Boris Johnson says Theresa May will be 'true to her promises' amid Brexit customs backstop row
Boris Johnson has said he is "convinced" that Theresa May will be "true to her promises of a Brexit deal", amid a furious Conservative Party row over Britain's future customs ties with the European Union.
Leading Brexiteers reacted with outrage last week when Mrs May's Brexit war cabinet threw its weight behind plans for a 'backstop' on the Northern Ireland border issue which would potentially prolong elements of the customs union long after the Brexit transition period expires in 2020.
In carefully-worded remarks, the Foreign Secretary - who spoke out against the backstop option at last week's crunch meeting - said: “Brexiteers fearing betrayal over the customs backstop must understand that the PM has been very clear that it is not an outcome we desire; we want a deal with the EU and she will deliver it.”

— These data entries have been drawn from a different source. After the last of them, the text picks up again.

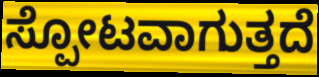
ಸ್ಪೋಟವಾಗುತ್ತದೆ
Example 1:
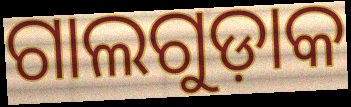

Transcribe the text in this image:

ଗାଲଗୁଡ଼ାକ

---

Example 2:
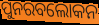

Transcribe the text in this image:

ପୁନରବଲୋକନ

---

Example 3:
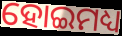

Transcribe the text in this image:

ହୋଇମଧ୍ୟ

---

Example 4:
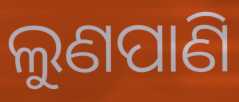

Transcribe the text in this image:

ଲୁଣପାଣି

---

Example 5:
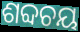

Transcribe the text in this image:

ଶବ୍ଦଚୟ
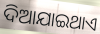
ଦିଆଯାଇଥାଏ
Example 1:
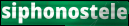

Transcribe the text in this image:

siphonostele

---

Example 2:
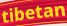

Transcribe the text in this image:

tibetan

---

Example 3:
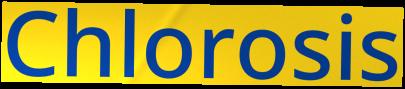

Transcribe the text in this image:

Chlorosis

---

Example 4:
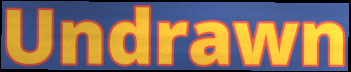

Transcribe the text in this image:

Undrawn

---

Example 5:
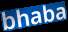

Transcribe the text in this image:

bhaba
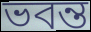
ভবন্ত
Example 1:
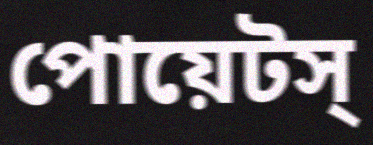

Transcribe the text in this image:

পোয়েটস্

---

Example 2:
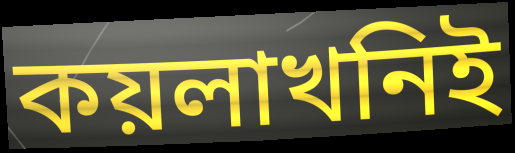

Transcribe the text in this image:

কয়লাখনিই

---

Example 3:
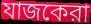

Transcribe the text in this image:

যাজকেরা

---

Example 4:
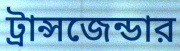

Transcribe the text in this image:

ট্রান্সজেন্ডার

The backstop proposal - which has not yet received the blessing of the EU - would be triggered if a solution to the Irish border problem cannot be found before the end of the two-year transition period.

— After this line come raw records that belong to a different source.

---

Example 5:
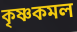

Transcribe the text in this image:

কৃষ্ণকমল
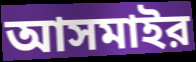
আসমাইর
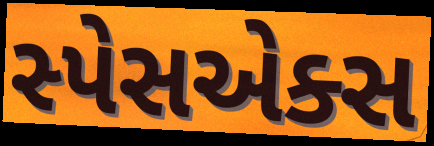
સ્પેસએક્સ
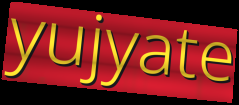
yujyate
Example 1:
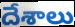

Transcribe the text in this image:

దేశాలు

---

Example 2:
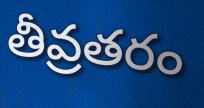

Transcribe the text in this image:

తీవ్రతరం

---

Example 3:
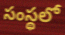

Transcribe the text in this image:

సంస్థలో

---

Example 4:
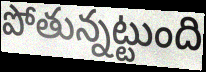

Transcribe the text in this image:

పోతున్నట్టుంది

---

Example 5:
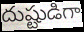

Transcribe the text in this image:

దుష్టుడిగా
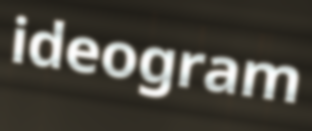
ideogram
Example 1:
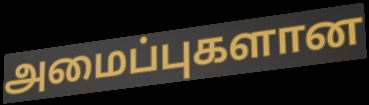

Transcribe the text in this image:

அமைப்புகளான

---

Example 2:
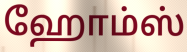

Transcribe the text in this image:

ஹோம்ஸ்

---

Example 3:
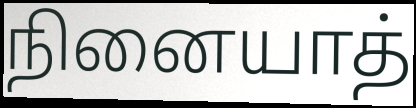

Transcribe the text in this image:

நினையாத்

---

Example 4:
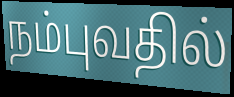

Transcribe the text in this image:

நம்புவதில்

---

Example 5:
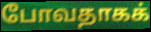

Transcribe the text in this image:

போவதாகக்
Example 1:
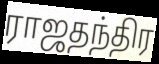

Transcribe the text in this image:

ராஜதந்திர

But prominent Tory eurosceptics have warned that the plan could leave the door open to continued customs union membership, an outcome Brexiteers believe will undermine Britain's trade policy after it leaves the EU. Jacob Rees-Mogg last week likened the backstop to a state of "perpetual purgatory".

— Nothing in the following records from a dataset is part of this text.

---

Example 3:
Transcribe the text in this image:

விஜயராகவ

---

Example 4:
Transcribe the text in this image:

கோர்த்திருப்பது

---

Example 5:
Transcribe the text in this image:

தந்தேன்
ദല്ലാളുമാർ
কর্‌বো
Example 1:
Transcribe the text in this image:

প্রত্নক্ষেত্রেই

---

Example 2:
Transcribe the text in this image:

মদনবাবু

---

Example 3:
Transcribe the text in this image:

Mr Johnson - speaking at the start of a five-day visit to Latin America - urged his backbench colleagues to give Mrs May the "time and space" to strike a deal with Brussels.
"I’m convinced that the Prime Minister will be true to her promises of a Brexit deal - that sees Britain come out of the customs union and single market, have borders as frictionless as possible, reject ECJ [European Court of Justice] interference, controls immigration and free to conduct unhindered free trade deals across the world," he said.
“We must now give the Prime Minister time and space to negotiate this Brexit vision.”
Mr Johnson's latest intervention came as a senior Tory backbencher teamed up with the Democratic Unionist Party's Brexit spokesman to lash out at those expressing concern about the impacts of leaving the EU on peace in Northern Ireland.
Writing in The Telegraph, former Northern Ireland Secretary Owen Paterson and the DUP's Sammy Wilson said the future of the Good Friday agreement should be left "solely, democratically and peacefully to the people of Northern Ireland".
They added: "Unionists have every right to expect what’s actually in the Agreement is honoured, rather than fantasies about it being cynically and recklessly exploited by Remainers."